It would appear that the specific priestly duty of manipulating blood at the altar (under the Mosaic Covenant) has been fulfilled and replaced by gospel ministry (under the New Covenant). This seems to be clear from 1 Corinthians 9:13-14, where the apostle Paul is defending his right to receive financial remuneration from preaching the gospel;
Don’t you know that those who work in the temple get their food from the temple, and those who serve at the altar share in what is offered on the altar? 14 In the same way, the Lord has commanded that those who preach the gospel should receive their living from the gospel. (1 Corinthians 9:13-14).

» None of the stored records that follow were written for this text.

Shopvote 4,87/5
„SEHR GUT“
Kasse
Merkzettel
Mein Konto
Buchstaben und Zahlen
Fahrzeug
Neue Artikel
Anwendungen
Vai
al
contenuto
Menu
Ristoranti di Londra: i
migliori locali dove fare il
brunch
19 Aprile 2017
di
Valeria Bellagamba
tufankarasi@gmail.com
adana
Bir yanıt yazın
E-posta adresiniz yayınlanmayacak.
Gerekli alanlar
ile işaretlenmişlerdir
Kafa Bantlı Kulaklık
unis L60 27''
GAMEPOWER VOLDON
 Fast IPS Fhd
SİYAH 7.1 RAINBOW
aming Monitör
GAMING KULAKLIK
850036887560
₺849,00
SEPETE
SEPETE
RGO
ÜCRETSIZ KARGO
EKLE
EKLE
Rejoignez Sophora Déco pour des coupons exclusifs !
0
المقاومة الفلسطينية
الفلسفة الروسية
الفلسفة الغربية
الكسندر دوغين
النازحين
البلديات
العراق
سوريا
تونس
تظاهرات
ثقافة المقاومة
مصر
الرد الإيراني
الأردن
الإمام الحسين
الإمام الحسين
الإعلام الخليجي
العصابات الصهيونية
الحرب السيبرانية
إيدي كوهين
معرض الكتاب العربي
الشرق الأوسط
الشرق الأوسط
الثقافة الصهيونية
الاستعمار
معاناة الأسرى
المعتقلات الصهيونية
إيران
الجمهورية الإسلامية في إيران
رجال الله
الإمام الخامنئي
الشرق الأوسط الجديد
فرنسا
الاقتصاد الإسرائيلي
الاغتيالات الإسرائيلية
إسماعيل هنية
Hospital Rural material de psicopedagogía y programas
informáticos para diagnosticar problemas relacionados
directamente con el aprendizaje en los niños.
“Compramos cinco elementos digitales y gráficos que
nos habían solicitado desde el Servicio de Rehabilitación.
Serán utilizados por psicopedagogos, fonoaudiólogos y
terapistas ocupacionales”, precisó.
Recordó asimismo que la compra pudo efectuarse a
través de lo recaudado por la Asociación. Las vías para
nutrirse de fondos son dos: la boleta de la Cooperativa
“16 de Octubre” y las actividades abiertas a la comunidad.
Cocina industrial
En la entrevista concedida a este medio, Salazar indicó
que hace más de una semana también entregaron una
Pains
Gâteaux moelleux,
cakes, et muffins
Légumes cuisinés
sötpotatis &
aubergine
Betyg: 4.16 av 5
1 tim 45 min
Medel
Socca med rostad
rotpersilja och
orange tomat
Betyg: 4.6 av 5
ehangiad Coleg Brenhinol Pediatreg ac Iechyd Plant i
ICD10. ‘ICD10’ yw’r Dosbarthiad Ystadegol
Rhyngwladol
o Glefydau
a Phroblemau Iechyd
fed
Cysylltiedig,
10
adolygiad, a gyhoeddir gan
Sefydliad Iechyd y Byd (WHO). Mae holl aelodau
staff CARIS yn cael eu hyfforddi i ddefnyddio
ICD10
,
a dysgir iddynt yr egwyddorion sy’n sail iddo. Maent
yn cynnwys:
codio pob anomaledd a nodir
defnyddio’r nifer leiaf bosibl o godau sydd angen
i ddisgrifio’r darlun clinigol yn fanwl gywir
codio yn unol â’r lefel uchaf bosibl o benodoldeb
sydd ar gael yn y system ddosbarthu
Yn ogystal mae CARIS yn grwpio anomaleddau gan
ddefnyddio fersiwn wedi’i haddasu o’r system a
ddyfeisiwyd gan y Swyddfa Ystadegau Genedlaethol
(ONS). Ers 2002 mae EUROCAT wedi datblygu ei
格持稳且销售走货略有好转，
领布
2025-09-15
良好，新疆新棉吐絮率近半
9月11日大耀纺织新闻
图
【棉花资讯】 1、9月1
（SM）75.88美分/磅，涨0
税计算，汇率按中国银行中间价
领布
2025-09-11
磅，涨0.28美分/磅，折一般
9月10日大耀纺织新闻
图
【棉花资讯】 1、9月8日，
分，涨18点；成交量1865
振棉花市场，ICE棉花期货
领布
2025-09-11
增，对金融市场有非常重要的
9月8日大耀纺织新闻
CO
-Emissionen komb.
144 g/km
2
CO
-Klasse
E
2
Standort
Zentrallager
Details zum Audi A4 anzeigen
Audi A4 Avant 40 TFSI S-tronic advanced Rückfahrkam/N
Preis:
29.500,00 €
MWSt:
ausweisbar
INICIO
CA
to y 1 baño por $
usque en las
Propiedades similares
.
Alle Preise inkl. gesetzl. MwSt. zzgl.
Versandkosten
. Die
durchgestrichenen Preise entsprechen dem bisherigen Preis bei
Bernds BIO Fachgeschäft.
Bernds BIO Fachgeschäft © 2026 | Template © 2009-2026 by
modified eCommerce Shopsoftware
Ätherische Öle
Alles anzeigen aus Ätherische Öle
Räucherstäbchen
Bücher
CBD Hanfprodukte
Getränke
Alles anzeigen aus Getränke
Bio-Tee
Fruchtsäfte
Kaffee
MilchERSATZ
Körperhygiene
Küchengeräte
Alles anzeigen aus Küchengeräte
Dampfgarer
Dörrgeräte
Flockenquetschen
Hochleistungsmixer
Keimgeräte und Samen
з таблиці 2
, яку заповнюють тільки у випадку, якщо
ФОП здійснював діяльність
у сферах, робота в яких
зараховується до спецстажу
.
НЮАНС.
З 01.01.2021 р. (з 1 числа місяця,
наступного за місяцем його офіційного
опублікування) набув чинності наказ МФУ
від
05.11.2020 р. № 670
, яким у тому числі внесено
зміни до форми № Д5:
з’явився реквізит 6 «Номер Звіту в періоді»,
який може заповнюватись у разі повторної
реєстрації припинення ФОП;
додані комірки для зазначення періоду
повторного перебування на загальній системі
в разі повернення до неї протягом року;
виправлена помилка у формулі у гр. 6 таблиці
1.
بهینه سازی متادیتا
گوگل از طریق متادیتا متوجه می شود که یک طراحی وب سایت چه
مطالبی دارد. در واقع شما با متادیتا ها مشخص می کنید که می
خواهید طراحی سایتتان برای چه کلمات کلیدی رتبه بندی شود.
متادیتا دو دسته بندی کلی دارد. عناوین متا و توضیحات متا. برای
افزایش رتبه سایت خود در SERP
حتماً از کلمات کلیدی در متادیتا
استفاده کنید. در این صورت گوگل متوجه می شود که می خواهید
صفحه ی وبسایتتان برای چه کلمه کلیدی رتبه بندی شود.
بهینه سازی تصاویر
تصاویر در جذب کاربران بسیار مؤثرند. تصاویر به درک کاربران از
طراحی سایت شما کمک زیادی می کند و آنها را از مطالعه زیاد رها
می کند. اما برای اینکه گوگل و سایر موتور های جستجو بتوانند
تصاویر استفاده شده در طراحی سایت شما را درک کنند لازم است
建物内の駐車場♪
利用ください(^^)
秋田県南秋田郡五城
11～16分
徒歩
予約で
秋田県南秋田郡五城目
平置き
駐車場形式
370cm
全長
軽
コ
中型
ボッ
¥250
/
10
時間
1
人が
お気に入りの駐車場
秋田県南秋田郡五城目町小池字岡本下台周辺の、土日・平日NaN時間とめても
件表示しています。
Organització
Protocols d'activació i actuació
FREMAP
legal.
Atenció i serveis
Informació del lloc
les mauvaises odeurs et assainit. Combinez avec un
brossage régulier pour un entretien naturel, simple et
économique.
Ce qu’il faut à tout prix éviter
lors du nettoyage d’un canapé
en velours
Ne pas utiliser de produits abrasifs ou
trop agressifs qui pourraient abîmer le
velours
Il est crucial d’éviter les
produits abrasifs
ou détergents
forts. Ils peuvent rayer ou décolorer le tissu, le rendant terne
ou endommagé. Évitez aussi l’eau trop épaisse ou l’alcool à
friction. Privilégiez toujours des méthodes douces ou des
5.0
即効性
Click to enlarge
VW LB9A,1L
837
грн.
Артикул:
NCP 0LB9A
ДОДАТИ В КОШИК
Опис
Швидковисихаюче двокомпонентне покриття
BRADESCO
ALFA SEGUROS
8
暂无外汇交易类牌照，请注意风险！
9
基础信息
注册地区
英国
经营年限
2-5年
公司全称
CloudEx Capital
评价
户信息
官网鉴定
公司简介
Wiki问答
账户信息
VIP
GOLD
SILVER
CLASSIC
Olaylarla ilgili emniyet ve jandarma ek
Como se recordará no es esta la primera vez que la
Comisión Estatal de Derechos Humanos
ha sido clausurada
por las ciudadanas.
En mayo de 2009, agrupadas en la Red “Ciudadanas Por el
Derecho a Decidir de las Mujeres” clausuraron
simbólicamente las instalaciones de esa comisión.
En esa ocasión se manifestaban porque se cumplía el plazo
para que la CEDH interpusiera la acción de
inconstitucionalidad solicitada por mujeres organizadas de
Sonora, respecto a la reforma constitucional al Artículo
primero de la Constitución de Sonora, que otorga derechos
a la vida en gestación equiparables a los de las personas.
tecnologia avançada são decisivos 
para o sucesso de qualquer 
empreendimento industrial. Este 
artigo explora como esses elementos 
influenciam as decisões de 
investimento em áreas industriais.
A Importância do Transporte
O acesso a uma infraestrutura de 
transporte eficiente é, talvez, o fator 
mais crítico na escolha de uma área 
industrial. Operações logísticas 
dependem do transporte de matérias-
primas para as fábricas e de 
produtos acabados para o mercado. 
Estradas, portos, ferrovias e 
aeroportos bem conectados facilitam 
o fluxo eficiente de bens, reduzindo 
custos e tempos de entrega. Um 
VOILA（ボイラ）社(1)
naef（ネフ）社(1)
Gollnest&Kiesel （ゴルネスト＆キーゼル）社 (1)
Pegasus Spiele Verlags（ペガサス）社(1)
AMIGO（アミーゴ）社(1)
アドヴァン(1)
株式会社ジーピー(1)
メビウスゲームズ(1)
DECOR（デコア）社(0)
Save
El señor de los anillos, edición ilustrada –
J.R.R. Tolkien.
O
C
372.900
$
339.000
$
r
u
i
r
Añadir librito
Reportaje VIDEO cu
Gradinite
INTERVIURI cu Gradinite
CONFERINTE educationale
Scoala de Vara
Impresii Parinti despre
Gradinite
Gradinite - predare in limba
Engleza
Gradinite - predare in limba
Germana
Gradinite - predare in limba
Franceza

There are two parallels here. One is to do with stipend, i.e. the parallel between ‘eating food from the temple’ and ‘receiving a living from gospel ministry’. The other is to do with the nature of these respective ministries (altar-service and gospel-proclamation). Both are God-given mechanisms to effect forgiveness of sins. Under the Mosaic Covenant, blood sacrifice was the means of effecting the forgiveness of sins (anticipating Christ’s final sacrifice). But now that Christ’s perfect sacrifice has put away sin once and for all, there is no longer any need for blood sacrifice of any kind. Instead, sins are forgiven through the gospel. As the message of Christ’s atoning work is proclaimed, and as people hear it and believe it, sins are forgiven. Thus we see that “the work in the temple” finds typological fulfilment in “the preaching of the gospel”.